**PROBLEM**
Reproduce every line of text in the records below word for word, keeping the original order. Leave out the pictures.

(Beginning of INFORMATION)

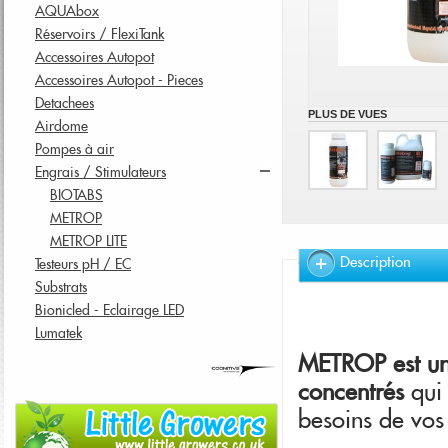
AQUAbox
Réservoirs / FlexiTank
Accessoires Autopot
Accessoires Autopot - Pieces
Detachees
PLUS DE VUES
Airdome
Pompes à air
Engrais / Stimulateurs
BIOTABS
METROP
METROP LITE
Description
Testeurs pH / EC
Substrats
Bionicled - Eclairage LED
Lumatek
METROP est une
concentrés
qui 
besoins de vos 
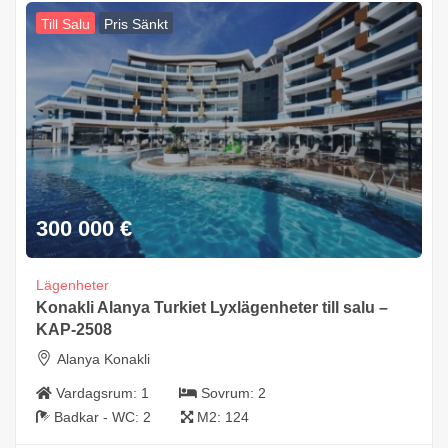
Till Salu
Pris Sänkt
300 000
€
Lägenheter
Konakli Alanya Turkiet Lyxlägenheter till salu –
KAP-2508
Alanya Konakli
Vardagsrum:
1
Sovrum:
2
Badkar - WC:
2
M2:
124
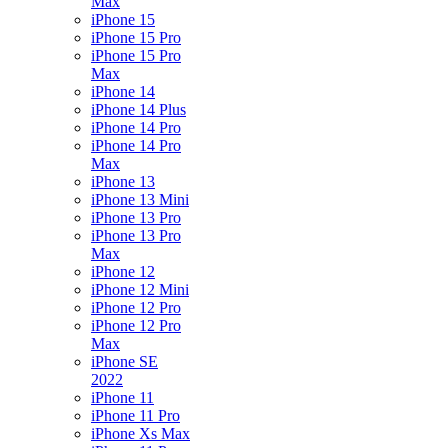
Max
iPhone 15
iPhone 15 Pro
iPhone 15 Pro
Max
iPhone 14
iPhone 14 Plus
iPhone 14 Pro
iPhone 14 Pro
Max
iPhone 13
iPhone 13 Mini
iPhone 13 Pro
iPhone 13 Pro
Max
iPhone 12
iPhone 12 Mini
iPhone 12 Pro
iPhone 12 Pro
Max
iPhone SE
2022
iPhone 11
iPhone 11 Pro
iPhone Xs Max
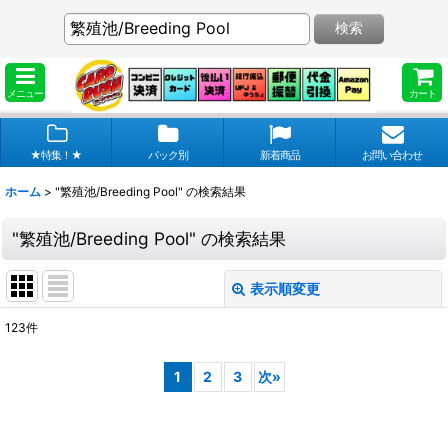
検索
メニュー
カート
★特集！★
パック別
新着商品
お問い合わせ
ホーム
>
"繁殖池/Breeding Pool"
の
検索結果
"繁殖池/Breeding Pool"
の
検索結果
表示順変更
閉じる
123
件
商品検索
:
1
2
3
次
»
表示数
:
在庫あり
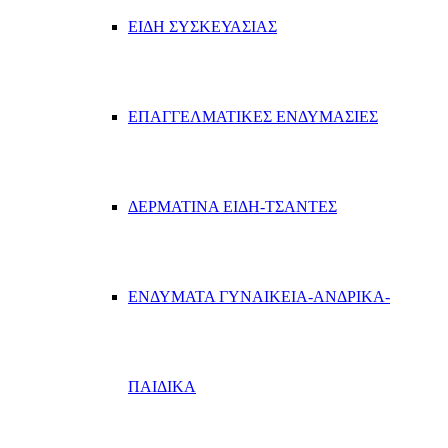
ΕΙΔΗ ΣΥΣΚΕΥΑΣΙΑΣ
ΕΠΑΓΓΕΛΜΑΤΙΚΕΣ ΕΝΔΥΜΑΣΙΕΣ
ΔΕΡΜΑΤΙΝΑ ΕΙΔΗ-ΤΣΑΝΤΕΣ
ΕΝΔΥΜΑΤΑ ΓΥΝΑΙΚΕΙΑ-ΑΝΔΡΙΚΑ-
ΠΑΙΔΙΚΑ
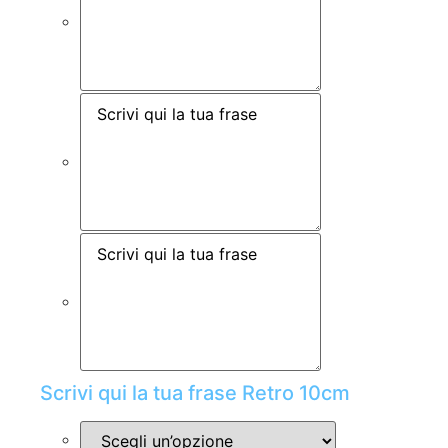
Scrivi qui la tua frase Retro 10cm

(End of INFORMATION)

**EXERCISE ANSWER**
AQUAbox
Réservoirs / FlexiTank
Accessoires Autopot
Accessoires Autopot - Pieces
Detachees
PLUS DE VUES
Airdome
Pompes à air
Engrais / Stimulateurs
BIOTABS
METROP
METROP LITE
Description
Testeurs pH / EC
Substrats
Bionicled - Eclairage LED
Lumatek
METROP est une
concentrés
qui 
besoins de vos 
Till Salu
Pris Sänkt
300 000
€
Lägenheter
Konakli Alanya Turkiet Lyxlägenheter till salu –
KAP-2508
Alanya Konakli
Vardagsrum:
1
Sovrum:
2
Badkar - WC:
2
M2:
124
Max
iPhone 15
iPhone 15 Pro
iPhone 15 Pro
Max
iPhone 14
iPhone 14 Plus
iPhone 14 Pro
iPhone 14 Pro
Max
iPhone 13
iPhone 13 Mini
iPhone 13 Pro
iPhone 13 Pro
Max
iPhone 12
iPhone 12 Mini
iPhone 12 Pro
iPhone 12 Pro
Max
iPhone SE
2022
iPhone 11
iPhone 11 Pro
iPhone Xs Max
検索
メニュー
カート
★特集！★
パック別
新着商品
お問い合わせ
ホーム
>
"繁殖池/Breeding Pool"
の
検索結果
"繁殖池/Breeding Pool"
の
検索結果
表示順変更
閉じる
123
件
商品検索
:
1
2
3
次
»
表示数
:
在庫あり
ΕΙΔΗ ΣΥΣΚΕΥΑΣΙΑΣ
ΕΠΑΓΓΕΛΜΑΤΙΚΕΣ ΕΝΔΥΜΑΣΙΕΣ
ΔΕΡΜΑΤΙΝΑ ΕΙΔΗ-ΤΣΑΝΤΕΣ
ΕΝΔΥΜΑΤΑ ΓΥΝΑΙΚΕΙΑ-ΑΝΔΡΙΚΑ-
ΠΑΙΔΙΚΑ
Scrivi qui la tua frase Retro 10cm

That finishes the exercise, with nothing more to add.